If you are not using a gated measurement, you are measuring speakers in a room. To measure speakers, use the gated measurements.

When you say "better" does that mean smoother, prettier, or closer to what you think you hear?
"Better S/N" means exactly what it says, better signal to noise ratio in the impulse response derived from the measurement. All MLS and sweep measurements apply 'gating' in the process of generating the displayed frequency response from the impulse response, i.e. the impulse response is multiplied by a window function to select the desired portion before calculating and displaying the frequency content of that selected portion. Using narrower gates/shorter time windows allows contributions after the direct sound that arrive outside the window to be removed, but the width of the window also determines the lowest frequency that can be determined. For example, if the speaker and the mic were each at least 5 feet from the nearest surface (floor, wall, ceiling, furniture) a window of 4.4 ms could be applied, as sound takes 4.4 ms to travel 5 feet. The resulting frequency response would then exclude any contribution other than the direct sound from the speaker, but the lowest valid frequency in the response would be 225 Hz (1/0.0044).
 
Sorry if it is not as pretty, reality is not pretty. If you want to make it pretty, use the averaging function. Don't be fooled by the averaging functions though; they differ product to product.

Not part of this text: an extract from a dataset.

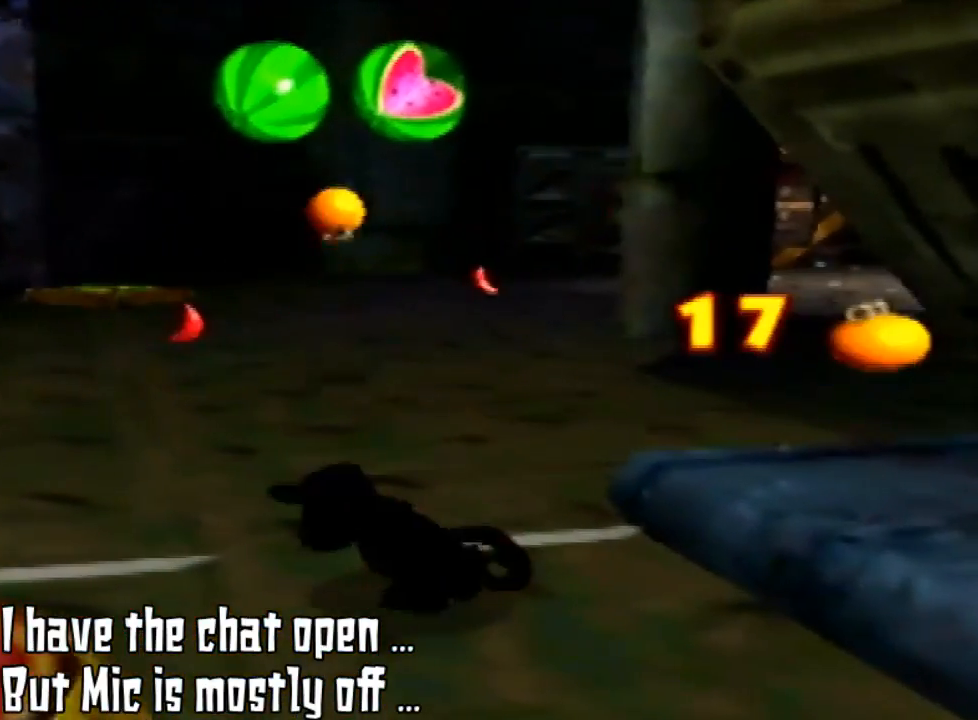
{"dt_ms": 500, "buttons": ["Z", "C_RIGHT"], "left_stick": "up-left", "events": [[433, "C_RIGHT", "down"]]}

I think the term "signal to noise" is a very poor choice here. "Signal to spurious signal" may be a better description. Noise implies a unwanted signal riding on the desired signal. Reduction of the spurious signal is exactly what MLS does a sweep can not. Think about the MLS signal. What it really is is the sweep all at once.
 
Like Winter said, you need to measure the speaker to design the box and crossover. This is where manufactures have to stop. ( or they guess about your room, usually not very well) DIY has the advantage of putting the speaker system in the place where it will be used for final voicing.

When you do start measuring in-room and at listening position, really quick you will learn you do not want a perfectly flat response. You want to let your brain do the weighting based on the basic acoustics of the room. If you try and fool it, it gets unhappy. Your brain makes a memory as soon as you walk into a room just from ambient sounds.
 
"Better S/N" means exactly what it says, better signal to noise ratio in the impulse response derived from the measurement. All MLS and sweep measurements apply 'gating' in the process of generating the displayed frequency response from the impulse response, i.e. the impulse response is multiplied by a window function to select the desired portion before calculating and displaying the frequency content of that selected portion. Using narrower gates/shorter time windows allows contributions after the direct sound that arrive outside the window to be removed, but the width of the window also determines the lowest frequency that can be determined. For example, if the speaker and the mic were each at least 5 feet from the nearest surface (floor, wall, ceiling, furniture) a window of 4.4 ms could be applied, as sound takes 4.4 ms to travel 5 feet. The resulting frequency response would then exclude any contribution other than the direct sound from the speaker, but the lowest valid frequency in the response would be 225 Hz (1/0.0044).

if it takes 4.4ms for sound to travel five feet, assuming the microphone and speaker are both equal distance from the wall, then that gives you a window of at least 8ms to take a reading, as it would take the same time for the reflection sound to travel back to the microphone?